Le terme "monobloc" en dentisterie fait référence à une prothèse réalisée en une seule pièce, sans assemblage ni jointure. Cela s'oppose aux anciennes techniques où différentes composantes étaient collées ou soudées, créant des points de fragilité potentiels et des problèmes esthétiques. L'exemple le plus pertinent est celui des couronnes dentaires en céramique, notamment celles en disilicate de lithium (type E.max). Ces couronnes monobloc sont fabriquées à partir d'un unique bloc de matériau, usiné avec une précision extrême pour s'adapter parfaitement à la dent du patient.

Les avantages du monobloc incrusté en dentisterie sont multiples. Premièrement, l'absence d'assemblage garantit une résistance mécanique accrue. Les contraintes exercées lors de la mastication sont réparties uniformément sur toute la structure, réduisant le risque de fracture ou de décollement. Deuxièmement, l'esthétique est grandement améliorée. Une prothèse monobloc permet d'obtenir une translucidité et une teinte plus naturelles, se rapprochant davantage de l'aspect de l'émail dentaire. Le maquillage de surface et le glaçage final permettent de reproduire les nuances et les caractéristiques uniques de chaque dent, offrant un résultat visuellement indiscernable de la dentition naturelle.
Le processus de fabrication d'une couronne monobloc implique des étapes précises. Après la préparation de la dent par le praticien, une empreinte numérique ou conventionnelle est réalisée. Cette empreinte sert de modèle pour la conception de la couronne par un système de conception assistée par ordinateur (CAO). Ensuite, un bloc de céramique monobloc est choisi en fonction de la teinte souhaitée, et la couronne est usinée par une machine à commande numérique (FAO). Le résultat est une prothèse parfaitement adaptée, prête à être collée sur la dent préparée.
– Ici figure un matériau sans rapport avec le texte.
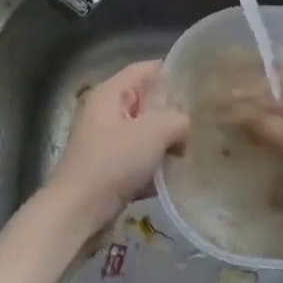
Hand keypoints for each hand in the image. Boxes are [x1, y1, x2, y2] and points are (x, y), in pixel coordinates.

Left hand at [43, 60, 188, 238]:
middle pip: (146, 102)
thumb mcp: (154, 131)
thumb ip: (178, 119)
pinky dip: (156, 165)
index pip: (144, 69)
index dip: (171, 71)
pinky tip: (176, 176)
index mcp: (109, 94)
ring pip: (145, 132)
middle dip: (173, 111)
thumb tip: (185, 126)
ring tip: (194, 148)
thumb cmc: (113, 162)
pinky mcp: (110, 169)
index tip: (200, 81)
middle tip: (203, 119)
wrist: (78, 212)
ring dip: (166, 141)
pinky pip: (140, 159)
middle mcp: (105, 113)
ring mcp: (107, 143)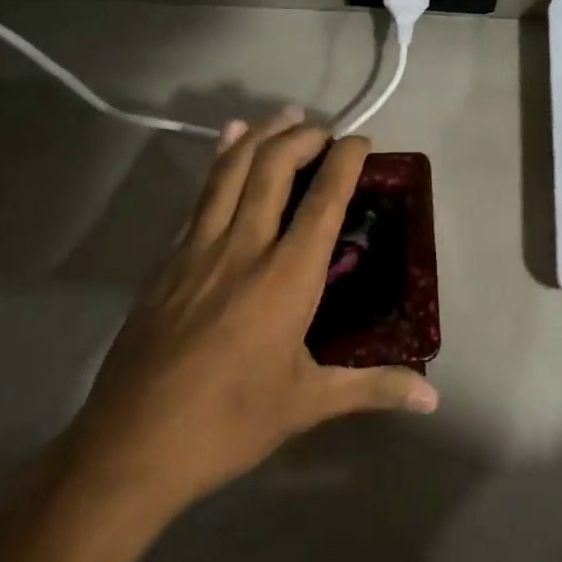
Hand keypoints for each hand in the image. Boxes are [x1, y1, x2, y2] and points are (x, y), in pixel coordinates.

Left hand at [62, 109, 437, 518]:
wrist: (130, 446)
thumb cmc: (229, 423)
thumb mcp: (308, 405)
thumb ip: (373, 387)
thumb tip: (431, 396)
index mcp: (286, 277)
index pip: (324, 200)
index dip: (345, 161)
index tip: (362, 141)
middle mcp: (244, 248)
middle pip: (273, 168)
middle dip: (302, 137)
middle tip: (323, 129)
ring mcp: (199, 248)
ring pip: (231, 171)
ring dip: (260, 135)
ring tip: (283, 114)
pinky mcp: (168, 260)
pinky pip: (200, 195)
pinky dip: (218, 161)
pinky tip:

La technique d'incrustation, qui consiste à intégrer la prothèse dans la structure dentaire existante, est également cruciale. Le collage, réalisé avec des résines composites spécifiques, assure une rétention solide et durable, tout en préservant l'intégrité des tissus dentaires restants. L'absence d'inlay core métallique, par exemple, évite la coloration grise de la racine et, par conséquent, l'aspect bleuté de la gencive, contribuant ainsi à une esthétique optimale.
L'application du monobloc incrusté s'étend au-delà des couronnes. Des facettes dentaires, des onlays, des inlays et même des bridges peuvent être réalisés en monobloc, offrant des solutions restauratrices complètes et esthétiques. Le choix du matériau, comme l'E.max, est déterminant. Les études récentes montrent que la solidité des céramiques monobloc est comparable, voire supérieure, à celle de la zircone. La céramique stratifiée, bien que parfois utilisée pour des effets cosmétiques plus complexes, peut présenter une fragilité accrue par rapport au monobloc.
L'approche "minimalement invasive" est également au cœur de ces avancées. Des techniques comme la MIMI® (Méthode d’Implantation Minimalement Invasive) permettent la pose d'implants en "trou de serrure", limitant le traumatisme tissulaire et assurant des suites opératoires réduites. L'utilisation d'expanseurs osseux contrôlés par une clé dynamométrique permet de préserver le périoste et d'obtenir une condensation osseuse optimale pour une fixation solide de l'implant.

En somme, le concept de "noyau monobloc incrusté", qu'il s'agisse de l'architecture des gratte-ciel ou des prothèses dentaires, incarne une tendance vers la simplification structurelle, l'optimisation des performances et l'intégration harmonieuse. Dans les deux cas, il s'agit de repenser les fondations pour construire des solutions plus solides, plus durables et plus esthétiques, répondant aux exigences croissantes de fonctionnalité et de bien-être.